Passage
Start of Block
# McNasty's 55gal filled and running



## nate_mcnasty (Mar 11, 2008)

it's not near being done but i like showing people what i planning on doingthe drift wood, light, stand and a 50' python thing came with the tank. it was all 100 bucks. i'm going to upgrade my lighting to a t5 fixture and i'm useing the 20 gal long for a sump . i cant wait to get it up and runing.

please feel free to give idvice


----------



## ColeMan (Mar 9, 2008)

good to know that it's not done, but interested to know what it may become...


----------



## CL (Mar 13, 2008)

thats a great deal for 100 bucks.


----------



## nate_mcnasty (Mar 11, 2008)

thats what i thought


----------



## roybot73 (Dec 15, 2007)

Is the tank shimmed _on_ the stand? If it is, you'll probably end up with a 55 gallon cleanup.


----------



## @[email protected] (Oct 24, 2007)

is the tank underneath going to be a seperate aquarium, or will you connect the two (and waterproof the top of the bottom one).


----------



## nate_mcnasty (Mar 11, 2008)

what do you mean shimmed???


----------



## lauraleellbp (Feb 3, 2008)

nate_mcnasty said:


> what do you mean shimmed???


What's the white on the bottom right corner of the tank, and will that be there once the water is in the tank... if so then it will cause some structural stability problems.

If you need to shim the tank to make it level, you need to shim it under the legs of the stand, not under the tank rim. That's what Roybot was asking/pointing out...


----------



## mgamer20o0 (Mar 8, 2007)

good luck


----------



## nate_mcnasty (Mar 11, 2008)

oh haha i was cleaning it out and i put something under one side so i could siphon more out those won't stay ha


----------



## zebra freak (Mar 31, 2008)

I like the placement of the driftwood myself...


----------



## nate_mcnasty (Mar 11, 2008)

thank you i had to mod the one the left to get it to sit the why i wanted it to it. i want to gorw some stuff off of it

haha is zebra freak alyx well it means much more than


----------



## TheCryptKeeper (Mar 9, 2008)

I like the driftwood too.. are you going to have any rocks?


----------



## nate_mcnasty (Mar 11, 2008)

i would like to have some rocks but i'm not sure what i want them to look like. i want to do a south American tank with apistos and such but i don't know what would look natural in a tank like this? some help would be nice


----------



## nate_mcnasty (Mar 11, 2008)
End of Block
(Records in a dataset)
Start of Block
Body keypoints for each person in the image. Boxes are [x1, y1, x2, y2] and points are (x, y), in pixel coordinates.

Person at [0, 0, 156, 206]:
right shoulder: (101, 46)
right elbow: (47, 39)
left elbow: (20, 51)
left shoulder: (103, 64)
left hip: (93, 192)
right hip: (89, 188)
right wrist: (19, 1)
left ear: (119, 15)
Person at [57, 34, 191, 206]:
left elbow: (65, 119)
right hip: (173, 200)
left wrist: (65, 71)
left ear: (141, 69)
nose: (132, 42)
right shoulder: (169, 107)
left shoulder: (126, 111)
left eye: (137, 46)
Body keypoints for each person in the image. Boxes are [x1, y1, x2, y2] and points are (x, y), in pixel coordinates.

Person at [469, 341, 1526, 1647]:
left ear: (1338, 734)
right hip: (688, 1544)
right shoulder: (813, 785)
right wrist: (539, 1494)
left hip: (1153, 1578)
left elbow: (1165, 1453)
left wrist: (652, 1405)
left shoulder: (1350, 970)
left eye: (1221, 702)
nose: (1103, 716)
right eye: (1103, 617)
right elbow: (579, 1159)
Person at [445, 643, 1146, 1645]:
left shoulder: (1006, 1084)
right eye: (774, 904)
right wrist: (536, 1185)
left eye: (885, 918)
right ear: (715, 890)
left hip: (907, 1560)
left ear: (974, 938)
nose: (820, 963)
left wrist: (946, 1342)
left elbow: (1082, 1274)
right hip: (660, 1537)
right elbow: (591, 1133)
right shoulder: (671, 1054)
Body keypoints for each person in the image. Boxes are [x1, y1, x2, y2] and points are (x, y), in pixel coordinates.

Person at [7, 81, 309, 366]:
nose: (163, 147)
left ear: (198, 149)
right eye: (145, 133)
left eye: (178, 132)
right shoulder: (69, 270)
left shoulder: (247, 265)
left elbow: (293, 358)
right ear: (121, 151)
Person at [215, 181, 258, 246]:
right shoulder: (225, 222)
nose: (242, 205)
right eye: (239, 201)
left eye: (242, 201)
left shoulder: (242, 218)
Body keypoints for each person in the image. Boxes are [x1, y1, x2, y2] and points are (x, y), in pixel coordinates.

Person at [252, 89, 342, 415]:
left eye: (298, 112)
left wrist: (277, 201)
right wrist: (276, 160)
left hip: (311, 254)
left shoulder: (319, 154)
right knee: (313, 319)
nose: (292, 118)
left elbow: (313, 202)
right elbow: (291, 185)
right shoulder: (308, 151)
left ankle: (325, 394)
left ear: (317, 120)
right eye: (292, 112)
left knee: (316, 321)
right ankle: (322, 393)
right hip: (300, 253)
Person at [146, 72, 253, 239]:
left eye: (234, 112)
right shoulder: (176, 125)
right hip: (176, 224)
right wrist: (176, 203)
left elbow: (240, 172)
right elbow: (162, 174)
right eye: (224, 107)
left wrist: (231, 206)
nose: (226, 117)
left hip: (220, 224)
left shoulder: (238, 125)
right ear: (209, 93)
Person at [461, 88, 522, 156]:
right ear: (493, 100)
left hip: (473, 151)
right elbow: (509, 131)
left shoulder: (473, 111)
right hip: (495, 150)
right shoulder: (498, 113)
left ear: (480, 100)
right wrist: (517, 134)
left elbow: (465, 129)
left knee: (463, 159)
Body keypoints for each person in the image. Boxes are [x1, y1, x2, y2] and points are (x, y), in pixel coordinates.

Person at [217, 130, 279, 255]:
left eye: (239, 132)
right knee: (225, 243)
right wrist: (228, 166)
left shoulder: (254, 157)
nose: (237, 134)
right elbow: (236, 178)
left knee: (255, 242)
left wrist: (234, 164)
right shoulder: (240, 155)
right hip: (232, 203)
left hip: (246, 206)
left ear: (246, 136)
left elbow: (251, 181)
End of Block
Exercises
[1] In the aquarium thread, where does lauraleellbp say shims should go if the tank needs leveling?
[2] Repeat everything in the aquarium thread from "it's not near" down to "up and runing.".

Solutions to each task
[1] Under the legs of the stand, not under the tank rim.

[2]
it's not near being done but i like showing people what i planning on doingthe drift wood, light, stand and a 50' python thing came with the tank. it was all 100 bucks. i'm going to upgrade my lighting to a t5 fixture and i'm useing the 20 gal long for a sump . i cant wait to get it up and runing.